Frank Laubach had been a famous minister in that era, best known for his missionary work in the Philippines, where he had devised a system for teaching adult literacy. When the Spaniards ruled the Philippines as a colony, education had been a priority for only a few wealthy, elite families. The American colonial regime placed a strong emphasis on literacy and made sweeping changes to the educational curriculum, eliminating Spanish and replacing it with written English. School children in the Philippines were far more likely to progress rapidly in acquiring the English language if their illiterate parents didn't feel threatened by their children's proficiency with the colonizer's language. So adult literacy programs were the order of the day and that, along with unrestricted emigration to the U.S., made American colonizers and their exceptional military commitment to the Philippines very popular.
While I'm not certain if it's really a compliment to be confused by the government with someone famous, I did make a point of informing Ancestry.com that this family listed in Jefferson City in the census really is my father's family and the enumerator really did misspell the family surname. Searches on Ancestry.com now produce the same record in response to requests with either spelling.
That's what I noticed the first time I found the record, and believe me, the enumerator's spelling error, whether intentional or not, did not make finding the record any easier. The thing I noticed this time, though, is that the enumerator noted the name of the street for the households recorded in a vertical column along the far left margin of the page.
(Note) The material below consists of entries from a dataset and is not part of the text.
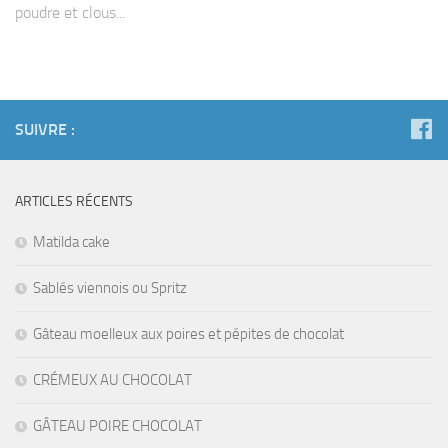
poudre et clous...
SUIVRE :
ARTICLES RÉCENTS
Matilda cake
Sablés viennois ou Spritz
Gâteau moelleux aux poires et pépites de chocolat
CRÉMEUX AU CHOCOLAT
GÂTEAU POIRE CHOCOLAT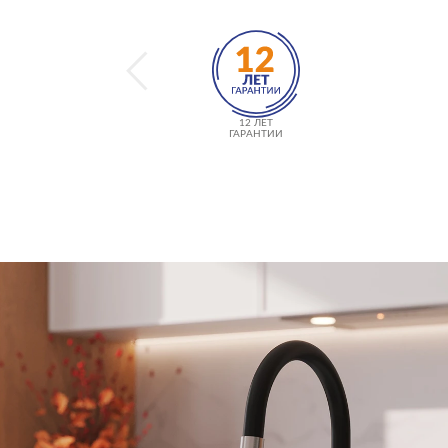
12 ЛЕТ
ГАРАНТИИ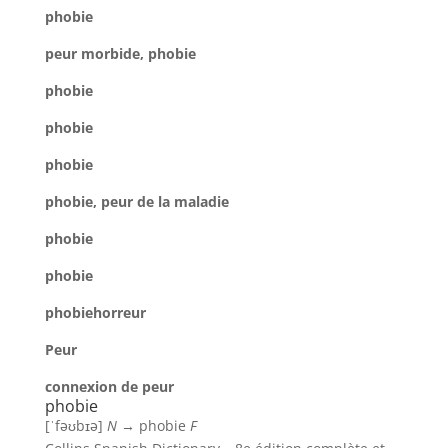
phobie
peur morbide, phobie
phobie
phobie
phobie
phobie, peur de la maladie
phobie
phobie
phobie
horreur
Peur
connexion de peur
phobie
[ˈfəʊbɪə]
N
→
phobie
F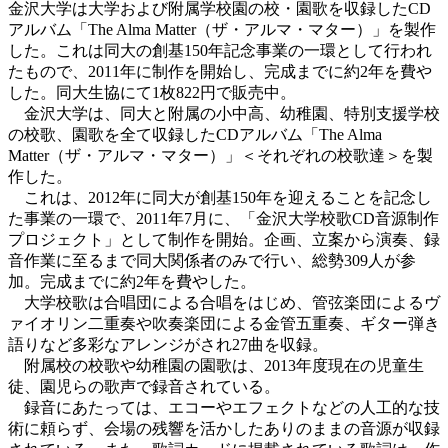
金沢大学は大学および附属学校園の校・園歌を収録したCD
アルバム「The Alma Matter（ザ・アルマ・マター）」を製作
した。これは同大の創基150年記念事業の一環として行われ
たもので、2011年に制作を開始し、完成までに約2年を費や
した。同大生協にて1枚822円で販売中。
金沢大学は、同大と附属の小中高、幼稚園、特別支援学校
の校歌、園歌を全て収録したCDアルバム「The Alma
Matter（ザ・アルマ・マター）」＜それぞれの校歌達＞を製
作した。
これは、2012年に同大が創基150年を迎えることを記念し
た事業の一環で、2011年7月に、「金沢大学校歌CD音源制作
プロジェクト」として制作を開始。企画、立案から演奏、録
音作業に至るまで同大関係者のみで行い、総勢309人が参
加。完成までに約2年を費やした。
大学校歌は合唱団による合唱をはじめ、管弦楽団によるヴ
ァイオリン二重奏や吹奏楽団による金管五重奏、ギター弾き
語りなど多彩なアレンジがされ27曲を収録。
附属校の校歌や幼稚園の園歌は、2013年度現在の児童生
徒、園児らの歌声で録音されている。
録音にあたっては、エコーやエフェクトなどの人工的な技
術に頼らず、会場の残響を活かしたありのままの音源が収録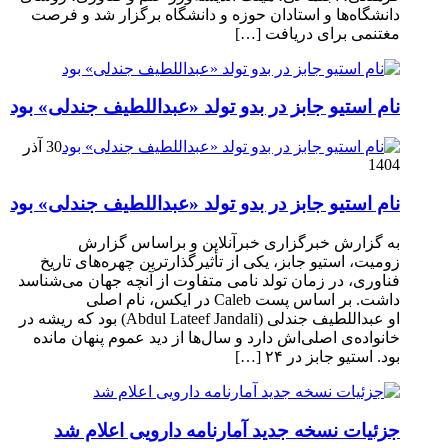
دانشگاه‌ها و استادان حوزه و دانشگاه برگزار شد و فرصت
مغتنمی برای دریافت […]
نام استیو جابز در بدو تولد «عبداللطیف جندلی» بود
30 آذر
1404
نام استیو جابز در بدو تولد «عبداللطیف جندلی» بود
به گزارش خبرگزاری خبرآنلاین و براساس گزارش
زومیت، استیو جابز، یکی از تأثیرگذارترین چهره‌های تاریخ
فناوری، در زمان تولد نامی متفاوت از آنچه جهان می‌شناسد
داشت. بر اساس پست Caleb در ایکس، نام اصلی
او عبداللطیف جندلی (Abdul Lateef Jandali) بود که ریشه در
خانواده‌ی اصلی‌اش دارد و سال‌ها از دید عموم پنهان مانده
بود. استیو جابز در ۲۴ […]
جزئیات نسخه جدید آمارنامه دارویی اعلام شد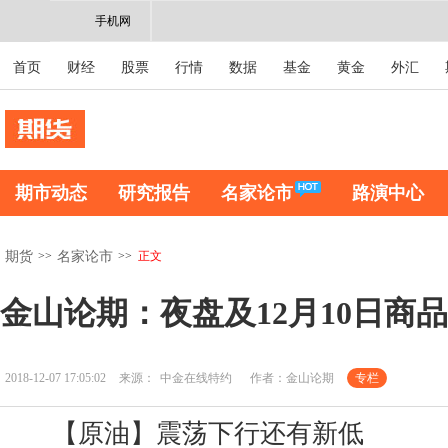
手机网
首页
财经
股票
行情
数据
基金
黄金
外汇
期市动态
研究报告
名家论市
路演中心
>>
>>
正文
期货
名家论市
金山论期：夜盘及12月10日商
2018-12-07 17:05:02
来源：
中金在线特约
作者：金山论期
专栏
【原油】震荡下行还有新低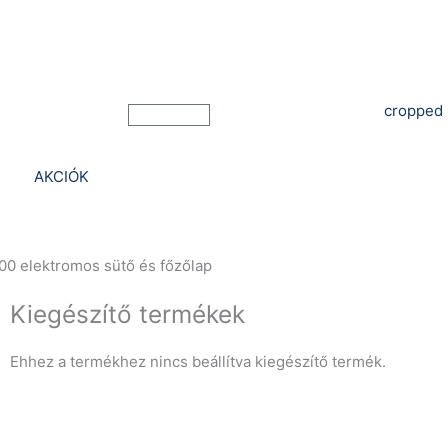
Bejelentkezés
Kosár
AKCIÓK
0 elektromos sütő és főzőlap
Kiegészítő termékek
Ehhez a termékhez nincs beállítva kiegészítő termék.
So it's clear that the first four listings on the page were on the west side of Wilson Avenue, which ends where East Linden Street turns into East Linden Drive. The enumerator made a right turn at Linden Street and the remaining households on that page are all listed in the margin as located on that street. My guess is that all of the houses on East Linden were on the north side of the street because the Google map makes it clear that everything south of East Linden Street is on the Meadow Springs Country Club golf course, within easy walking distance of the clubhouse and the circular drive that provides access to the clubhouse.
In the pictures above there are some houses in the background. My guess is that the pictures were taken on or from the premises of the Meadow Springs Country Club. I did some Googling and determined that the course was built in 1920 and redesigned and remodeled around 1970. I also found a catalog of all of the architectural designs drawn up by Frank Lloyd Wright that were ever built. The catalog includes nearly 500 buildings, most of them private residential homes. One of them was built on East Linden Drive in 1950 on property opposite Meadow Springs Country Club.
I don't know if the parsonage on East Linden Street where my father and his family lived from 1928 until 1930 is still standing and in use. But I'm fairly sure the Frank Lloyd Wright house on that street is still there. I visited Jefferson City four years ago with my mother-in-law who is now 87 and still living in Milwaukee in the house that her husband built in 1950. I'll be visiting her again a few weeks from now as I understand she's starting to have some problems with her memory. The last time I visited Jefferson City with my mother-in-law we saw some churches and a few older homes that looked like they might have housed ministers. This time I'll know exactly where to look.